Publié le 5 janvier 2024, 14h35. L’arrestation spectaculaire de Nicolás Maduro et de son épouse à Caracas par les forces américaines marque un tournant dans la stratégie de Washington à l’égard du Venezuela, après des mois de tentatives diplomatiques infructueuses et de revirements inattendus de la part de l’administration Trump.
- L’ancien président américain Donald Trump avait initialement envisagé une approche diplomatique avec Maduro, cherchant un accord privilégiant les intérêts des compagnies pétrolières américaines.
- Une opposition interne au sein de l’administration Trump, menée par Marco Rubio, a finalement convaincu Trump que Maduro était un négociateur de mauvaise foi.
- Maduro a rejeté plusieurs offres d’exil en échange d’une immunité contre des accusations liées au trafic de drogue, conduisant à une escalade vers une intervention militaire.
L’arrestation de Nicolás Maduro, opérée par une opération surprise durant le week-end, et de son épouse Celia Flores, intervient après des mois de tensions croissantes entre Washington et Caracas. Selon des sources proches de l’administration Trump, l’ancien président avait initialement investi d’importants efforts politiques et temporels, durant son premier mandat, pour tenter de déloger Maduro du pouvoir, sans succès. Après son retour à la Maison Blanche en janvier dernier, il aurait exprimé sa frustration face à cet échec.
Nombre de ses alliés considéraient le maintien au pouvoir de Maduro comme une provocation constante et un signe de complaisance de la part des États-Unis envers un régime hostile. Pourtant, six mois avant de donner l’ordre d’arrêter Maduro et son épouse, Trump avait exploré la voie d’un accord diplomatique. Lors d’une réunion tenue en juillet dernier au Bureau Ovale, il aurait confié à ses conseillers qu’il préférait une solution négociée et souhaitait parvenir à un accord qui favoriserait l’accès des compagnies pétrolières américaines aux ressources pétrolières vénézuéliennes.
Le secrétaire d’État, Marco Rubio, s’est alors fermement opposé à cette approche, mettant en garde Trump contre la fiabilité de Maduro. L’ancien président aurait répondu, selon les mêmes sources : « Nous allons faire les choses à ma manière ». Cette divergence de vues a déclenché une lutte d’influence en coulisses entre les conseillers de Trump et les lobbies pétroliers, chacun plaidant pour une stratégie différente. Trump a cependant maintenu sa position, cherchant un accord avec Caracas qui servirait les objectifs de son mouvement MAGA (Make America Great Again). Ses conseillers ont finalement réussi à le convaincre que Maduro était un « terroriste impliqué dans le trafic de drogue qui n’abandonnerait pas le pouvoir de son propre gré ».

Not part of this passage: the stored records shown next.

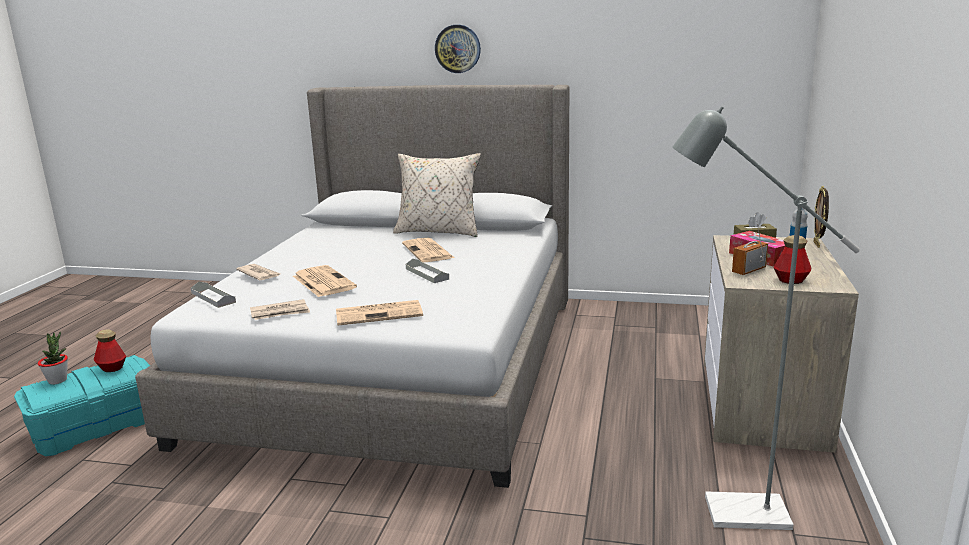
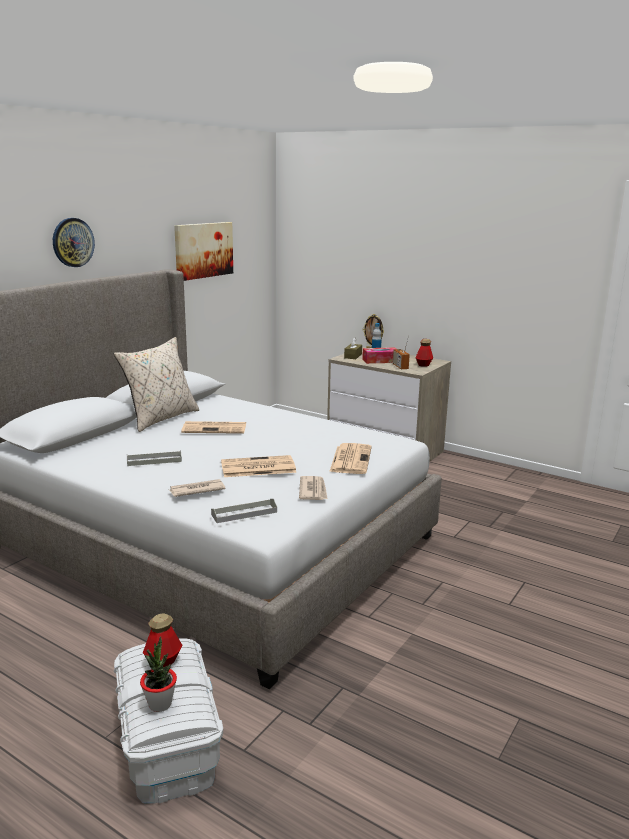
camera: 70 degrees left, 0 degrees up
(97, 427) = (167, 742): turquoise storage box -> white storage box
(427, 274) = (275, 436): grey tray -> grey tray (154, 460)
(647, 67) = (203, 250): none -> picture
(731, 512) = (482, 487): grey floor lamp -> none

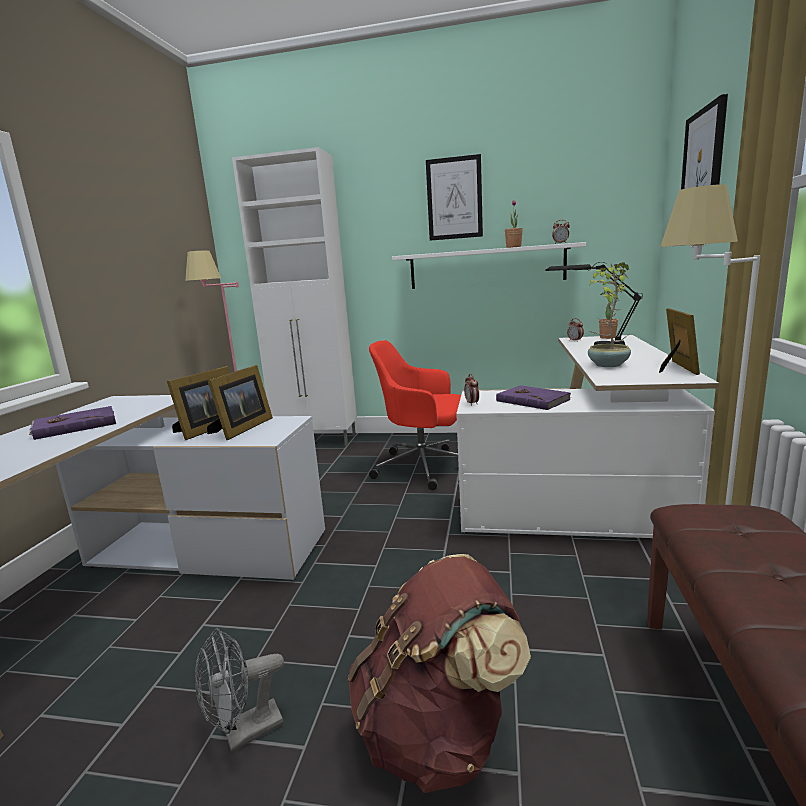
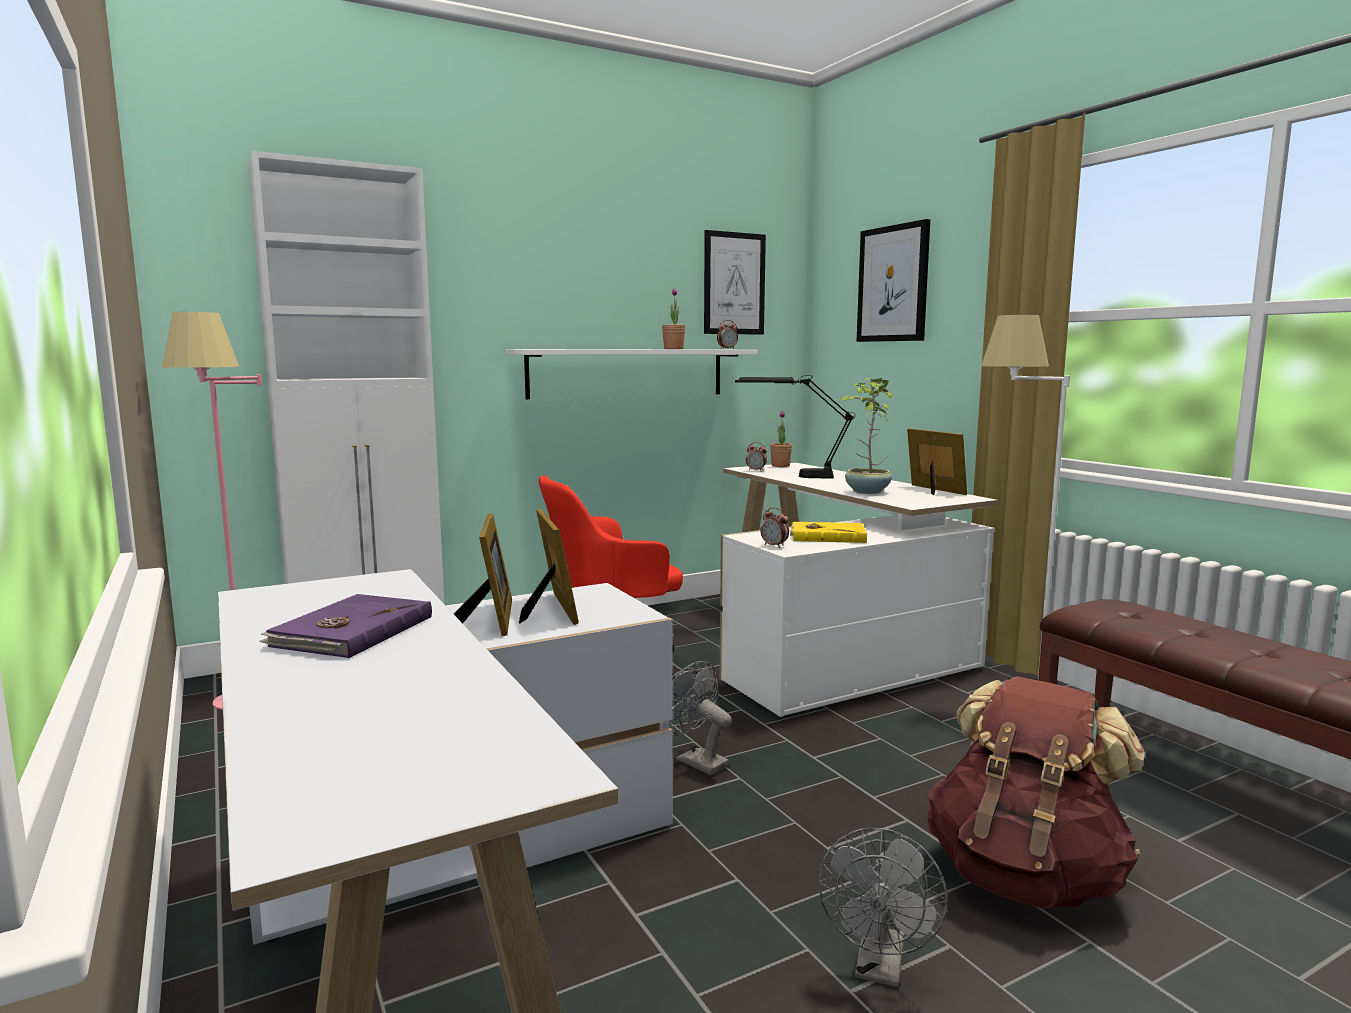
camera: 40 degrees left, 5 degrees down
(370, 545) = (695, 761): none -> grey fan
(454, 198) = (587, 274): picture -> picture (734, 283)
(532, 400) = (827, 536): purple book -> yellow book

Maduro, de son côté, aurait minimisé la pression américaine, la considérant comme une manœuvre sans substance, selon des anciens collaborateurs et des hommes d’affaires proches de lui. En mai dernier, les États-Unis lui ont proposé un accord lui offrant l’exil en échange d’une immunité contre des poursuites pour trafic de drogue. Maduro a rejeté cette offre, ainsi que d’autres propositions similaires.

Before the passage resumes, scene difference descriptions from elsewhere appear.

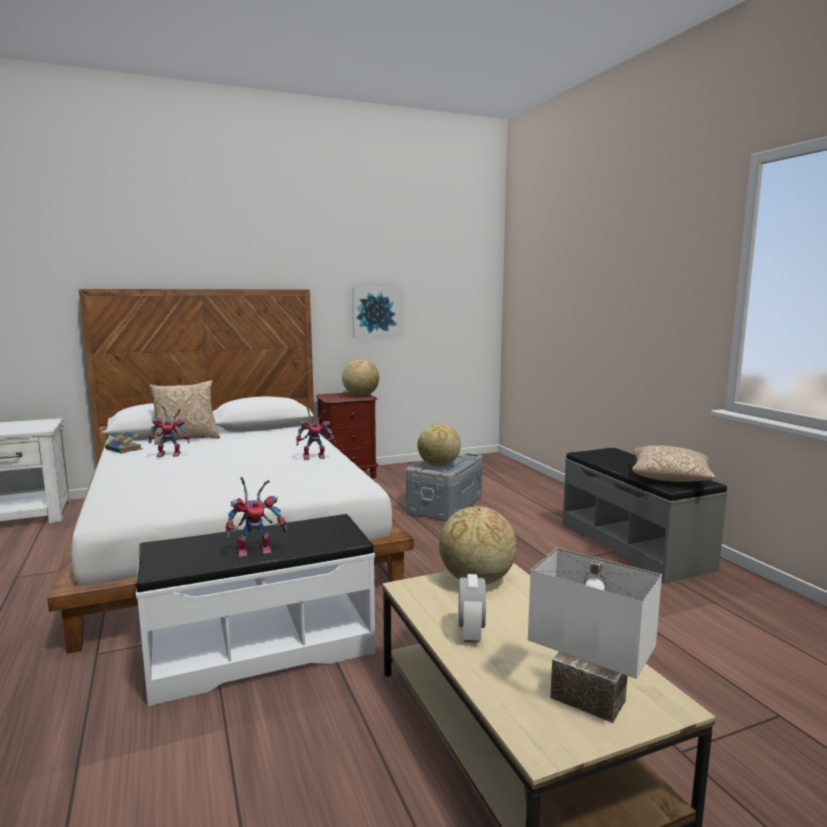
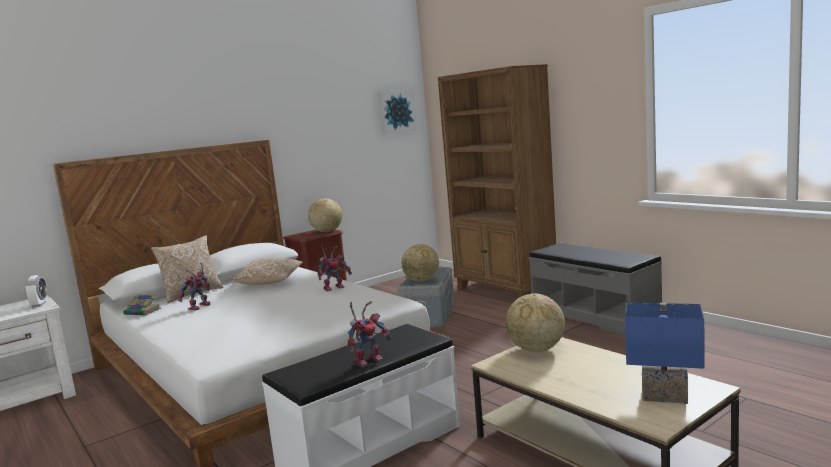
camera: 15 degrees left, 0 degrees up
(171, 454) = (199, 308): toy robot -> toy robot turned 150 degrees clockwise
(375, 312) = (325, 153): picture -> picture (396, 111)
(471, 633) = (562, 379): alarm clock -> alarm clock (39, 304)
(549, 493) = (505, 291): none -> brown bookcase
(590, 698) = (665, 395): white table lamp -> blue table lamp
(670, 478) = (620, 257): pillow -> pillow (270, 282)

Le 23 décembre, Maduro a refusé une dernière offre américaine, ignorant qu’il s’agissait de la dernière tentative de Washington avant de recourir à l’arrestation. Le revirement de Trump vers une action militaire a été motivé par sa frustration face à l’incapacité des négociations à convaincre Maduro de quitter le pouvoir en échange d’une amnistie pour les accusations portées contre lui.
Maduro devrait maintenant comparaître devant un tribunal fédéral de Manhattan pour répondre à des accusations de terrorisme liées au trafic de drogue, après avoir été incarcéré avec son épouse Celia Flores à la prison de Brooklyn, suite à son arrestation surprise à Caracas.